Quick answer: A crash that only happens on controllers is hard to debug because a disconnect, an unusual device, or an invalid rebinding. The fix is to recover the conditions from a real occurrence rather than guessing: capture the input state and device when it fails. With the stack trace, device, build, and breadcrumb trail captured, you can read the cause and replay the exact path, turning a crash that only happens on controllers into an ordinary, fixable bug.

A crash that only happens on controllers is the kind that eats days, because the normal debugging loop breaks down: you cannot reliably make it happen, so you cannot watch it fail. The reason is almost always the same — a disconnect, an unusual device, or an invalid rebinding. This guide is about recovering the conditions from a real occurrence so you can debug a crash that only happens on controllers on demand: capture the input state and device when it fails.

Why a crash that only happens on controllers is hard

The difficulty with a crash that only happens on controllers is that a disconnect, an unusual device, or an invalid rebinding.
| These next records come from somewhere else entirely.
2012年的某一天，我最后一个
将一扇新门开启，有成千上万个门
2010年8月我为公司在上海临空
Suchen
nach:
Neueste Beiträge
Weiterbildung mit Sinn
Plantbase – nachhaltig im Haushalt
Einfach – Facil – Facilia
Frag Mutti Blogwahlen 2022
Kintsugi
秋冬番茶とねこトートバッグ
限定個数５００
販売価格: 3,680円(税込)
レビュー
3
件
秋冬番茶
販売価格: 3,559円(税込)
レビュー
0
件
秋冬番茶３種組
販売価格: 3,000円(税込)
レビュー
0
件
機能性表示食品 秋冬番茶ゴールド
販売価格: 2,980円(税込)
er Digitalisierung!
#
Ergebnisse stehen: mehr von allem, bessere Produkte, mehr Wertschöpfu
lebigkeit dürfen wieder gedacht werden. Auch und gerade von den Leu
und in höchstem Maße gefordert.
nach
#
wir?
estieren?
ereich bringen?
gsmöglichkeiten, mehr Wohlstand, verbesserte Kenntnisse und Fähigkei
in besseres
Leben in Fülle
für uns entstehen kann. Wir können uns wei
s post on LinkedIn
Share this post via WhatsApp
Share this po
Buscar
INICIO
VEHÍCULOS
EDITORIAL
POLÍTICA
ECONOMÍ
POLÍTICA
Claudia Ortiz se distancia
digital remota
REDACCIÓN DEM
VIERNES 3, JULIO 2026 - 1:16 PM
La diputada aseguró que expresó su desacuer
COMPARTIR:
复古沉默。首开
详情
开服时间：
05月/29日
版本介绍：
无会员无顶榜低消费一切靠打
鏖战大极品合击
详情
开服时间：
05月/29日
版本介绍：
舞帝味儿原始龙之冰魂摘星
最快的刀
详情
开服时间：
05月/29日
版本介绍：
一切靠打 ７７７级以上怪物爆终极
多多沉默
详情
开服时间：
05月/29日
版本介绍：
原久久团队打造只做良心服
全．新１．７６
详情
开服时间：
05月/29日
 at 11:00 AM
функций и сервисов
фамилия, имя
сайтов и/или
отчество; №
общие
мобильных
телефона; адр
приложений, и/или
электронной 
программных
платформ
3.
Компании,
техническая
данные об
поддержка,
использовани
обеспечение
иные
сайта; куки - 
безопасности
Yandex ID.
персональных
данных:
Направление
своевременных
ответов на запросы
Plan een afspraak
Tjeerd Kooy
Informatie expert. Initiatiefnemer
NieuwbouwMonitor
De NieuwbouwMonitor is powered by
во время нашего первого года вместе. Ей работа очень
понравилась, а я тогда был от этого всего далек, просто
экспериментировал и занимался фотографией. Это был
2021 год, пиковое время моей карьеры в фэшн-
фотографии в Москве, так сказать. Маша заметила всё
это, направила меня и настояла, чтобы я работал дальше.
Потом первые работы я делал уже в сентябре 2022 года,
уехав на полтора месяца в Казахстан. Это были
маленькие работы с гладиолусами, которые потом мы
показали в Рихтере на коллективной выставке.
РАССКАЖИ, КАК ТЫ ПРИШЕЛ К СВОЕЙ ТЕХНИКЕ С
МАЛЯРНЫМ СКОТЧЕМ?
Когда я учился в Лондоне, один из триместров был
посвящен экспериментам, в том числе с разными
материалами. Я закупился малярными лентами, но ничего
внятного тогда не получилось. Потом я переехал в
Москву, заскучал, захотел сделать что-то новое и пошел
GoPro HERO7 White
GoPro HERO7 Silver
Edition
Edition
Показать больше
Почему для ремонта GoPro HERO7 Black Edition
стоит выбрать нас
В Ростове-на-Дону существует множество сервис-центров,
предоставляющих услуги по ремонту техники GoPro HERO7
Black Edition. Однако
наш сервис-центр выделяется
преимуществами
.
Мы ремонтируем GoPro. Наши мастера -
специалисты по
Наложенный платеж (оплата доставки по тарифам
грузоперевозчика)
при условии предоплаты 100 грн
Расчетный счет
It is not actually random; it is deterministic given the right conditions. The problem is that you do not have those conditions in front of you, so on your machine the failure simply refuses to appear when you are watching.

This is why trying harder by hand rarely works. You can replay the game your way a hundred times and never line up the exact circumstances. What you need is not more attempts but the actual conditions of a real occurrence, captured the moment it happened.

Turning a pile of crashes into a ranked worklist

Raw crash data is overwhelming if every occurrence is its own line. The trick is grouping: identical failures, fingerprinted by their stack trace, collapse into one issue with a count. Suddenly the question “what should I fix first?” answers itself, because the bug hitting the most players sits at the top with the biggest number next to it.

That ordering is what makes a small team effective. You are never going to fix everything, but you do not have to. Fixing the top few signatures usually removes the large majority of real-world failures, and prioritising by frequency means your limited hours always go to the bug that matters most right now.

Why “it works on my machine” is a trap

Your development machine is the single least representative device your game will ever run on. It is the one configuration guaranteed to work, because you built and tested the game on it. Your players live out on the long tail of GPUs, drivers, operating-system versions, resolutions, and background software, and that long tail is exactly where the failures you never reproduce are hiding.

This is why local testing, however thorough, has a hard ceiling. You cannot own every device, and you cannot imagine every combination. Field data closes that gap by letting the failures come to you with the configuration attached, so a crash that only happens on one driver version stops being a mystery and becomes a one-line filter.

Connecting failures to the build that caused them

Regressions are the cruelest class of bug because they punish your most engaged players — the ones who already own the game and updated to your newest patch. A change meant to improve things quietly breaks something else, and without build-level tracking you have no way to link the dip in retention to the release that caused it.

The fix is to attach a build identifier to every captured failure. Then a new signature that appears the day you ship a patch is unmistakable, and you can roll back or hotfix while only a few players are affected instead of discovering the problem weeks later in your reviews.

The silent majority who never report anything

For every player who files a report, a large number simply hit the problem, sigh, and close the game. They do not owe you a bug report, and most will not write one. The failures that churn the most players are therefore the ones least likely to ever reach your inbox, which is a deeply unfair feedback loop: the worse the bug, the quieter it tends to be.

The only way out of that loop is to stop depending on goodwill. When every crash is recorded automatically, the silent majority become data. You finally see the failure that is quietly costing you installs, ranked by how often it actually happens rather than by who happened to be patient enough to complain.

Capturing it and debugging on demand

The practical method is to capture the input state and device when it fails. With the failure captured — its stack trace, the device and OS, the build, and the breadcrumb trail of events just before it — a crash that only happens on controllers stops being a ghost. The breadcrumbs record the path in, the trace points at the failing line, and the device and build narrow the conditions.

Collect a few occurrences and it gets easier still, because the conditions they share isolate exactly what matters. Once you can trigger it on demand, it is an ordinary bug: fix the root, tie failures to builds, and confirm the signature disappears in the next release.

This is where a tool like Bugnet earns its place. Its SDK captures every failure automatically with the full stack trace plus device, OS, memory, build, and game-state context, folds identical failures into one grouped issue with an occurrence count, and ties each to the build it happened on. The result is that the abstract idea above stops being theory and becomes a ranked list you work down — the worst problem first, verified fixed when its signature disappears from the next release.

The players who hit the worst bugs rarely tell you. Capture every failure automatically and you stop flying blind.